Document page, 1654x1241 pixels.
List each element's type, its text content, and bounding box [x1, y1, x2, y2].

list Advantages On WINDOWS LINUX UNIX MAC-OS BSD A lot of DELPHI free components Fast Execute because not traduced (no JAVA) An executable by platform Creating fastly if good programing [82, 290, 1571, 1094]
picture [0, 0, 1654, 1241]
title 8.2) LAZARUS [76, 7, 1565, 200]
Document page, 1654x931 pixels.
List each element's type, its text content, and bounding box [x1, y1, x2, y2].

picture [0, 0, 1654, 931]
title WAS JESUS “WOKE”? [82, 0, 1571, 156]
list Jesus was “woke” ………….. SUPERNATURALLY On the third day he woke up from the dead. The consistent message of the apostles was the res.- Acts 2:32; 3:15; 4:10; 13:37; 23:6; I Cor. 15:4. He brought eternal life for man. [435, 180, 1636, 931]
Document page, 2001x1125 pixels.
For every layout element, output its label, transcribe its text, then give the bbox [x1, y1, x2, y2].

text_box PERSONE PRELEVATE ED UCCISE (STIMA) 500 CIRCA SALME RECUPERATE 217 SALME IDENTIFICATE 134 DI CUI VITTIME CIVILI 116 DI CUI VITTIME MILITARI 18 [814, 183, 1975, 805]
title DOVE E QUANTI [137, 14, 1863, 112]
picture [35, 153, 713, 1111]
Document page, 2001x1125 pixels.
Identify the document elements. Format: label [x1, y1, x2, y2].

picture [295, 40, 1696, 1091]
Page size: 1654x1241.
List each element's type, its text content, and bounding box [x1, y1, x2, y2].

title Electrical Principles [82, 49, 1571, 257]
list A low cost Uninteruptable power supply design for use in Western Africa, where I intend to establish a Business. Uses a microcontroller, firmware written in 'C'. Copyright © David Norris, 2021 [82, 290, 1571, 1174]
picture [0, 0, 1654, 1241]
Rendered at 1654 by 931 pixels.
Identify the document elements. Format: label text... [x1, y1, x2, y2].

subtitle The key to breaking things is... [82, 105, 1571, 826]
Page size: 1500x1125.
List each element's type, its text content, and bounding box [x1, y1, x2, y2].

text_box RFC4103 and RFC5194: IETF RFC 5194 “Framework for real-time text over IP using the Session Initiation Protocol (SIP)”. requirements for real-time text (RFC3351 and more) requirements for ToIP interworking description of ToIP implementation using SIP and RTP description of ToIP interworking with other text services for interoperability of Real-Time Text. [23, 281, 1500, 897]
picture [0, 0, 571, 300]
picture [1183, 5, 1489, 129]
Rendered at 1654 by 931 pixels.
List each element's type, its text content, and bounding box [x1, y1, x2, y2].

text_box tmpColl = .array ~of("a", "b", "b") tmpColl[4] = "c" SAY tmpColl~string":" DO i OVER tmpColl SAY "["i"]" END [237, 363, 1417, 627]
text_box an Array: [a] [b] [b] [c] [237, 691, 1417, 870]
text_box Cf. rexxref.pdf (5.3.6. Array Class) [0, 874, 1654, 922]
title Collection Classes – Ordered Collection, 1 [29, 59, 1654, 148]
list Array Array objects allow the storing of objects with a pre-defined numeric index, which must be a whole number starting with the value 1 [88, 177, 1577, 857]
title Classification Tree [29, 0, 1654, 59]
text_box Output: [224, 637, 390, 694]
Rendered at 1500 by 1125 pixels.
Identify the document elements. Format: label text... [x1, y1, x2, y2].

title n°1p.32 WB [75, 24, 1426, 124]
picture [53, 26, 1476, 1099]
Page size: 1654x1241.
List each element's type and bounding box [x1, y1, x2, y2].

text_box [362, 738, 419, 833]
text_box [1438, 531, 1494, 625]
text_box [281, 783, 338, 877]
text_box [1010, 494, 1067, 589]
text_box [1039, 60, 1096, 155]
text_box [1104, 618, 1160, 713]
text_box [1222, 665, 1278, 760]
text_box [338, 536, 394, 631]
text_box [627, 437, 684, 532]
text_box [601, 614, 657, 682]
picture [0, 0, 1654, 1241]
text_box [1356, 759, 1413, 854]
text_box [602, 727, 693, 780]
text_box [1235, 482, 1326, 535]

==========

_SET TASK_:
Copy every line of the records above word for word, with nothing changed.

_EXERCISE OUTPUT_:
Document page, 1654x1241 pixels.
List each element's type, its text content, and bounding box [x1, y1, x2, y2].

list Advantages On WINDOWS LINUX UNIX MAC-OS BSD A lot of DELPHI free components Fast Execute because not traduced (no JAVA) An executable by platform Creating fastly if good programing [82, 290, 1571, 1094]
picture [0, 0, 1654, 1241]
title 8.2) LAZARUS [76, 7, 1565, 200]
Document page, 1654x931 pixels.
List each element's type, its text content, and bounding box [x1, y1, x2, y2].

picture [0, 0, 1654, 931]
title WAS JESUS “WOKE”? [82, 0, 1571, 156]
list Jesus was “woke” ………….. SUPERNATURALLY On the third day he woke up from the dead. The consistent message of the apostles was the res.- Acts 2:32; 3:15; 4:10; 13:37; 23:6; I Cor. 15:4. He brought eternal life for man. [435, 180, 1636, 931]
Document page, 2001x1125 pixels.
For every layout element, output its label, transcribe its text, then give the bbox [x1, y1, x2, y2].

text_box PERSONE PRELEVATE ED UCCISE (STIMA) 500 CIRCA SALME RECUPERATE 217 SALME IDENTIFICATE 134 DI CUI VITTIME CIVILI 116 DI CUI VITTIME MILITARI 18 [814, 183, 1975, 805]
title DOVE E QUANTI [137, 14, 1863, 112]
picture [35, 153, 713, 1111]
Document page, 2001x1125 pixels.
Identify the document elements. Format: label [x1, y1, x2, y2].

picture [295, 40, 1696, 1091]
Page size: 1654x1241.
List each element's type, its text content, and bounding box [x1, y1, x2, y2].

title Electrical Principles [82, 49, 1571, 257]
list A low cost Uninteruptable power supply design for use in Western Africa, where I intend to establish a Business. Uses a microcontroller, firmware written in 'C'. Copyright © David Norris, 2021 [82, 290, 1571, 1174]
picture [0, 0, 1654, 1241]
Rendered at 1654 by 931 pixels.
Identify the document elements. Format: label text... [x1, y1, x2, y2].

subtitle The key to breaking things is... [82, 105, 1571, 826]
Page size: 1500x1125.
List each element's type, its text content, and bounding box [x1, y1, x2, y2].

text_box RFC4103 and RFC5194: IETF RFC 5194 “Framework for real-time text over IP using the Session Initiation Protocol (SIP)”. requirements for real-time text (RFC3351 and more) requirements for ToIP interworking description of ToIP implementation using SIP and RTP description of ToIP interworking with other text services for interoperability of Real-Time Text. [23, 281, 1500, 897]
picture [0, 0, 571, 300]
picture [1183, 5, 1489, 129]
Rendered at 1654 by 931 pixels.
List each element's type, its text content, and bounding box [x1, y1, x2, y2].

text_box tmpColl = .array ~of("a", "b", "b") tmpColl[4] = "c" SAY tmpColl~string":" DO i OVER tmpColl SAY "["i"]" END [237, 363, 1417, 627]
text_box an Array: [a] [b] [b] [c] [237, 691, 1417, 870]
text_box Cf. rexxref.pdf (5.3.6. Array Class) [0, 874, 1654, 922]
title Collection Classes – Ordered Collection, 1 [29, 59, 1654, 148]
list Array Array objects allow the storing of objects with a pre-defined numeric index, which must be a whole number starting with the value 1 [88, 177, 1577, 857]
title Classification Tree [29, 0, 1654, 59]
text_box Output: [224, 637, 390, 694]
Rendered at 1500 by 1125 pixels.
Identify the document elements. Format: label text... [x1, y1, x2, y2].

title n°1p.32 WB [75, 24, 1426, 124]
picture [53, 26, 1476, 1099]
Page size: 1654x1241.
List each element's type and bounding box [x1, y1, x2, y2].

text_box [362, 738, 419, 833]
text_box [1438, 531, 1494, 625]
text_box [281, 783, 338, 877]
text_box [1010, 494, 1067, 589]
text_box [1039, 60, 1096, 155]
text_box [1104, 618, 1160, 713]
text_box [1222, 665, 1278, 760]
text_box [338, 536, 394, 631]
text_box [627, 437, 684, 532]
text_box [601, 614, 657, 682]
picture [0, 0, 1654, 1241]
text_box [1356, 759, 1413, 854]
text_box [602, 727, 693, 780]
text_box [1235, 482, 1326, 535]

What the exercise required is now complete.